Basic Concepts

You can build a very simple database by creating records and storing them sequentially in a large file. The problem, of course, is that it is difficult to find your records quickly. Typically, the solution to this is to build an index. An index is a file which is sorted by whatever value you are indexing. In theory an index could duplicate all the values in a file, sorting them in the particular way desired (e.g. by name or by date). This would be tremendously wasteful, as you wouldn't want all that data duplicated for every index. Thus, an index is typically implemented as a file containing a single table with two fields, the first field is the sorted value (for example, the name), and the second field is an offset into the data file, pointing at the complete record.

For example, suppose you are building a database of video tapes for the VideoMagix system. You might have a data file with one record for each video tape, and you might have an index file which lists the titles alphabetically. Note, the index file does not duplicate the entire data record, it contains only the sorted field (title) and the location of the corresponding record in the data file. Thus, from the title, you can find the entire data record in the data file.

Your data file would consist of a set of fixed-length records. Each video tape record might include entries for the title, the actors, the release date and whether or not it is available. Each record would begin at an offset, which is a multiple of the size of the record. Thus, if the record were 100 bytes, the fifth record would begin at offset 400. The nth record would begin at an offset of (n-1)*100. Your index file might consist of much smaller data structures, holding nothing more than the title and the offset into the data file. You might have another index file that listed the release dates, the title and the offset, so that you could quickly find all new movies or all vintage flicks.

The index file allows you to sort your main data on many different fields, without having to duplicate all the information. For example, by using these indexes, it is as if you had sorted the entire data set both by title and by release date. When the customer chooses a title (e.g. "Ghandi"), the system can quickly locate it in the index and find the offset into the data file (600). It can then jump to that offset and find the data record.

This is fast because of two underlying technologies: binary searches and seeking.

Binary Searches

In a binary search, you look halfway into the file and decide if your target data is before or after your current record. For example, if your target is "Ghandi" and you search the index sorted by names, half way in will bring you to "English Pt". You know that "Ghandi" is after this record, so you search half way through the remaining records, which brings you to "Gone Wind". "Ghandi" is before this, so you then search half way through the remaining records. The advantage of a binary search is that when your files grow, the number of searches you need to conduct grows far more slowly. For a file containing n records, you need, on average, to search only log₂(n) records. If, on the other hand, you were to look at every record in the original database you'd have to examine an average of n/2 records.

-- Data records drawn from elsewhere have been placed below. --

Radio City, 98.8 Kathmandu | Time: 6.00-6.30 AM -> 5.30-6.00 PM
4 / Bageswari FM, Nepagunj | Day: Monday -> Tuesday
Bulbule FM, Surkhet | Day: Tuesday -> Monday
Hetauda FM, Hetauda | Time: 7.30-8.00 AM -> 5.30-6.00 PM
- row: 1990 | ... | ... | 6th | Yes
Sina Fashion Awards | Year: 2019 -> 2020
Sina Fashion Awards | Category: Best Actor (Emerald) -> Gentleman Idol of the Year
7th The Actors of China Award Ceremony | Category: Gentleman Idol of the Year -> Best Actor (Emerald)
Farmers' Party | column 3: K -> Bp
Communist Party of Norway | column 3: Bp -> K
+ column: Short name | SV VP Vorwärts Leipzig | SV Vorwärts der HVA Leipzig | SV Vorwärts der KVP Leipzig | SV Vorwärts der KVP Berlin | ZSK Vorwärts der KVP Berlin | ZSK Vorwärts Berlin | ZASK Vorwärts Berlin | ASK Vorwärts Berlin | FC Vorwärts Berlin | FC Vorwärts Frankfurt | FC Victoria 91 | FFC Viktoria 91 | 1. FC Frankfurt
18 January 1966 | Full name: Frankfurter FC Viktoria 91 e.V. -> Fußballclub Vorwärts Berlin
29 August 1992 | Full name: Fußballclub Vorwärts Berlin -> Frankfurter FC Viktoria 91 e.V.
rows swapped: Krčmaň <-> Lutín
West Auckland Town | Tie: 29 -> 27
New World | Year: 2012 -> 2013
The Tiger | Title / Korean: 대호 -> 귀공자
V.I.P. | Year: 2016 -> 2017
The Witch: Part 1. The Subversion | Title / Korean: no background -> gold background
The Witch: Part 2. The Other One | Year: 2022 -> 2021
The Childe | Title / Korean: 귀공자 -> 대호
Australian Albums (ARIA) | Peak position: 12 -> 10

With a database of 65 536 records, brute force searching would average 32 768 searches, but a binary search would average 16 searches — a significant performance enhancement! In addition, the 32 thousand searches must each read in the entire data block while the 16 searches may read in the much smaller index records. There is simply no comparison in performance.

Seeking

Once you know the offset of the record you require, you can seek directly to the record and read it into memory as a block. This is a very fast operation.